Monday 23 July 2012

Un-making Red Road

Earlier this month I was lucky enough to hear Jane M. Jacobs talk about her research into the Un-making of Red Road, a famous Glasgow high rise estate that is currently undergoing phased demolition and regeneration. As part of her presentation Jacobs showed this powerful film showing the demolition of the largest and most iconic of the Red Road tower blocks.
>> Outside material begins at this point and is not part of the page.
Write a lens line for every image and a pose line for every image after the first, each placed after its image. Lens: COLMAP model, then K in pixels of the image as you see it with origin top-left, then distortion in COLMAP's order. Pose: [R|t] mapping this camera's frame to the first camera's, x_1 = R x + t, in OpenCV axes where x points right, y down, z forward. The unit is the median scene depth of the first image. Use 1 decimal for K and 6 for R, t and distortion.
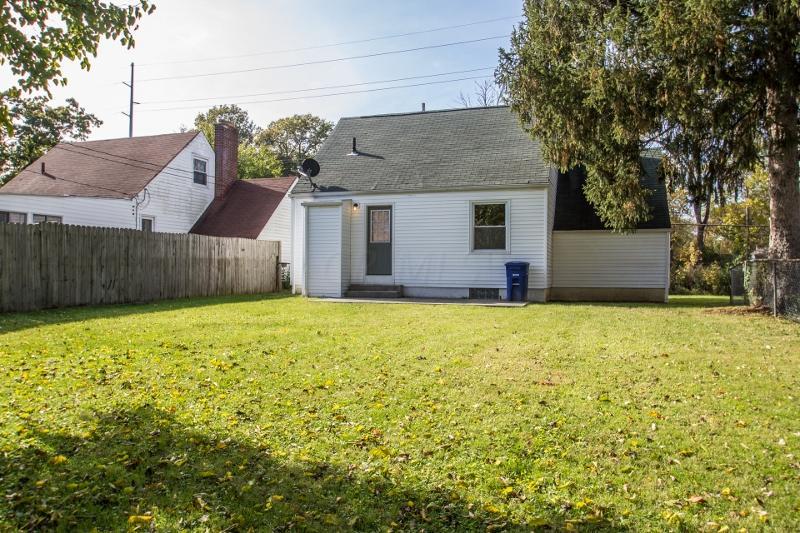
lens RADIAL K [[593.2, 0, 400.0], [0, 593.2, 266.5], [0, 0, 1]] dist [-0.037347, 0.002312]
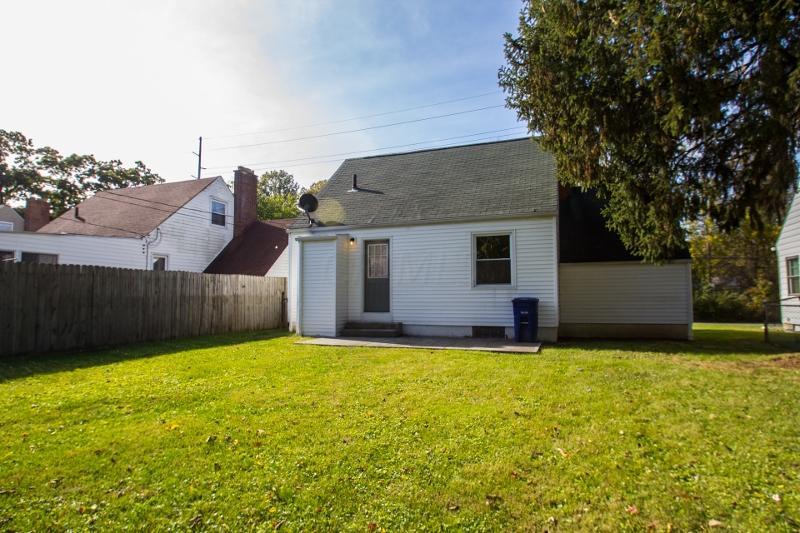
lens RADIAL K [[462.6, 0, 400.0], [0, 462.6, 266.5], [0, 0, 1]] dist [0.000042, 0.000018]
pose [[0.999282, -0.011892, -0.035963, 0.036960], [0.009581, 0.997919, -0.063769, -0.013644], [0.036646, 0.063379, 0.997316, 0.318527]]
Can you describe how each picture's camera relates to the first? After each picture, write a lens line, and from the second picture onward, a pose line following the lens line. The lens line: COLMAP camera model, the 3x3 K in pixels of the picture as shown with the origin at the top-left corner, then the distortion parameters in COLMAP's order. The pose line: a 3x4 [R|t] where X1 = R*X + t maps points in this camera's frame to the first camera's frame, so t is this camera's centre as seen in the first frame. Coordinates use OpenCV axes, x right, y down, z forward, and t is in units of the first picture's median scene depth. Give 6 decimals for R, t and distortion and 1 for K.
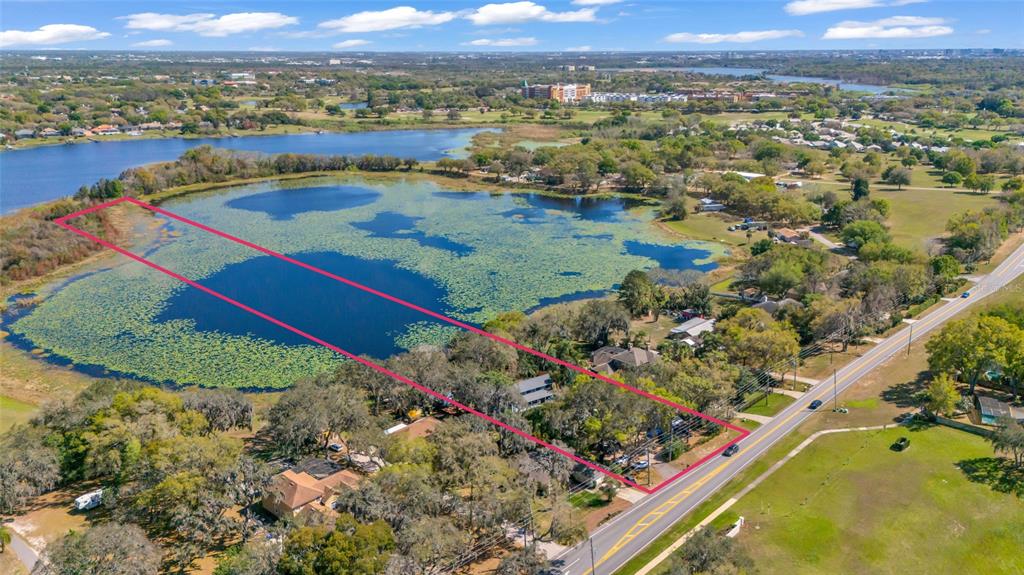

 The story of the Red Road Flats is a familiar one:
  • the estate was designed in the late 1960’s by an architect working for the City who embraced modern design practice and construction techniques and was heralded as the solution to Glasgow’s housing problems
  • it was celebrated by early residents who enjoyed a higher standard of living than they had experienced in Glasgow's over-crowded, inner-city tenements
  • it suffered from decline due to recession, a lack of investment, and stigma during the 1970s and 80s and became ‘last resort’ housing for vulnerable groups, including asylum seekers, in the 1990s
  • the use of asbestos throughout the high rise blocks made safe adaptation and refurbishment difficult.
[Red Road during construction via skyscrapercity]
Despite these issues demolition was not an inevitable outcome for Red Road. Rather as Jacobs, Cairns and Strebel argue, ‘the fact of Red Road as a housing failure’ was produced by the official discourse which emphasised the presence of asbestos in the building fabric and ‘short-circuited’ any attempt by residents or campaign groups to ‘complicate … the story of Red Road.’ At first glance this justification does seem like a sensible and irrefutable one. However the presence of asbestos in a high rise block does not always lead to demolition. For example, in my own estate, Golden Lane, the presence of asbestos in the building fabric does not guarantee its demolition. In the estate plan it is Golden Lane’s architectural heritage, listed status and importance as ‘an example of post-war residential architecture’ that is emphasised. Warts and all Golden Lane is treated very differently to Red Road; it is protected, repaired and restored.

For me, the divergent paths of these two estates, with similar historic routes, questions the often told story of inevitable modernist high rise decline and eventual destruction. Stories told about Red Road and other estates show that modernist housing does not follow one linear path, but multiple, complex and contested ones.